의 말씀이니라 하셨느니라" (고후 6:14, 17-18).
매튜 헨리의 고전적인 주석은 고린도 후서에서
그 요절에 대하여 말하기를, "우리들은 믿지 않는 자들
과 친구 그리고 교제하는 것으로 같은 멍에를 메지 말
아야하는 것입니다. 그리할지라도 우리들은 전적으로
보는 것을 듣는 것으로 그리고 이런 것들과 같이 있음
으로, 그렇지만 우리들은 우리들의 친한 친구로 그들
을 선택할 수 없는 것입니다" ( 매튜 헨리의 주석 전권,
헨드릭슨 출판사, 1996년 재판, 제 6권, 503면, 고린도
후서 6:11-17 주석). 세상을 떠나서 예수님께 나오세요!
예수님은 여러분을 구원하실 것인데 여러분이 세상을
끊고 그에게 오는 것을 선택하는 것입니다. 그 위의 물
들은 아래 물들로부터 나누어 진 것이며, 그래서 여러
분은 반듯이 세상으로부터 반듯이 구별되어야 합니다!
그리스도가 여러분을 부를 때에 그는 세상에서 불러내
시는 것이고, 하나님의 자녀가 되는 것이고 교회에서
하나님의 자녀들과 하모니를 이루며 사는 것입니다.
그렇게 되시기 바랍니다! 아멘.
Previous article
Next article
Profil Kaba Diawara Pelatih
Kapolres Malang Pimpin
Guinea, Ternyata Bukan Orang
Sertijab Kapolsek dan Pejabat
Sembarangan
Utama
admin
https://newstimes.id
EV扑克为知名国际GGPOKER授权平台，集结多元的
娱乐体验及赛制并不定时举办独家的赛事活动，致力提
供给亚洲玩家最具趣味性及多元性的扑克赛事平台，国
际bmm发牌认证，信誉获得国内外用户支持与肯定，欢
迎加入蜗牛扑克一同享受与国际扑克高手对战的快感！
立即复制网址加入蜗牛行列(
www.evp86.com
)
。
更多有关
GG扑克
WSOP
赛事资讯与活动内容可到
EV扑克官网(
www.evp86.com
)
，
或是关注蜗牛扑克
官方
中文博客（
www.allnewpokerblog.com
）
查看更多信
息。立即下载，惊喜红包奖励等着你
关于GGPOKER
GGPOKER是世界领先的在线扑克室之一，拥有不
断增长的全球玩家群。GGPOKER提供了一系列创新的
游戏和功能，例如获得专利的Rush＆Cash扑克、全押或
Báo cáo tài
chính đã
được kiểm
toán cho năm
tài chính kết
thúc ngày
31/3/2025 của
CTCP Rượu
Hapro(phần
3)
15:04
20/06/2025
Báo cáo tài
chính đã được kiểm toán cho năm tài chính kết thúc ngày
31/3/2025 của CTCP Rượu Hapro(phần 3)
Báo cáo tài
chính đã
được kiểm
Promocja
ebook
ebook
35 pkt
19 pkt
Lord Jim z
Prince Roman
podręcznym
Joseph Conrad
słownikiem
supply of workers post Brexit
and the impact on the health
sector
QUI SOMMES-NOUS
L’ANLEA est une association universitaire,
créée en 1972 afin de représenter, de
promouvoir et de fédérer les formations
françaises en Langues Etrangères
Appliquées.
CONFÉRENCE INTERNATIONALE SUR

+--

Brief =
Reproduce every line of the records above verbatim, keeping the original order and line breaks.

Written solution =
의 말씀이니라 하셨느니라" (고후 6:14, 17-18).
매튜 헨리의 고전적인 주석은 고린도 후서에서
그 요절에 대하여 말하기를, "우리들은 믿지 않는 자들
과 친구 그리고 교제하는 것으로 같은 멍에를 메지 말
아야하는 것입니다. 그리할지라도 우리들은 전적으로
보는 것을 듣는 것으로 그리고 이런 것들과 같이 있음
으로, 그렇지만 우리들은 우리들의 친한 친구로 그들
을 선택할 수 없는 것입니다" ( 매튜 헨리의 주석 전권,
헨드릭슨 출판사, 1996년 재판, 제 6권, 503면, 고린도
후서 6:11-17 주석). 세상을 떠나서 예수님께 나오세요!
예수님은 여러분을 구원하실 것인데 여러분이 세상을
끊고 그에게 오는 것을 선택하는 것입니다. 그 위의 물
들은 아래 물들로부터 나누어 진 것이며, 그래서 여러
분은 반듯이 세상으로부터 반듯이 구별되어야 합니다!
그리스도가 여러분을 부를 때에 그는 세상에서 불러내
시는 것이고, 하나님의 자녀가 되는 것이고 교회에서
하나님의 자녀들과 하모니를 이루며 사는 것입니다.
그렇게 되시기 바랍니다! 아멘.
Previous article
Next article
Profil Kaba Diawara Pelatih
Kapolres Malang Pimpin
Guinea, Ternyata Bukan Orang
Sertijab Kapolsek dan Pejabat
Sembarangan
Utama
admin
https://newstimes.id
EV扑克为知名国际GGPOKER授权平台，集结多元的
娱乐体验及赛制并不定时举办独家的赛事活动，致力提
供给亚洲玩家最具趣味性及多元性的扑克赛事平台，国
际bmm发牌认证，信誉获得国内外用户支持与肯定，欢
迎加入蜗牛扑克一同享受与国际扑克高手对战的快感！
立即复制网址加入蜗牛行列(
www.evp86.com
)
。
更多有关
GG扑克
WSOP
赛事资讯与活动内容可到
EV扑克官网(
www.evp86.com
)
，
或是关注蜗牛扑克
官方
中文博客（
www.allnewpokerblog.com
）
查看更多信
息。立即下载，惊喜红包奖励等着你
关于GGPOKER
GGPOKER是世界领先的在线扑克室之一，拥有不
断增长的全球玩家群。GGPOKER提供了一系列创新的
游戏和功能，例如获得专利的Rush＆Cash扑克、全押或
Báo cáo tài
chính đã
được kiểm
toán cho năm
tài chính kết
thúc ngày
31/3/2025 của
CTCP Rượu
Hapro(phần
3)
15:04
20/06/2025
Báo cáo tài
chính đã được kiểm toán cho năm tài chính kết thúc ngày
31/3/2025 của CTCP Rượu Hapro(phần 3)
Báo cáo tài
chính đã
được kiểm
Promocja
ebook
ebook
35 pkt
19 pkt
Lord Jim z
Prince Roman
podręcznym
Joseph Conrad
słownikiem
supply of workers post Brexit
and the impact on the health
sector
QUI SOMMES-NOUS
L’ANLEA est une association universitaire,
créée en 1972 afin de représenter, de
promouvoir et de fédérer les formations
françaises en Langues Etrangères
Appliquées.
CONFÉRENCE INTERNATIONALE SUR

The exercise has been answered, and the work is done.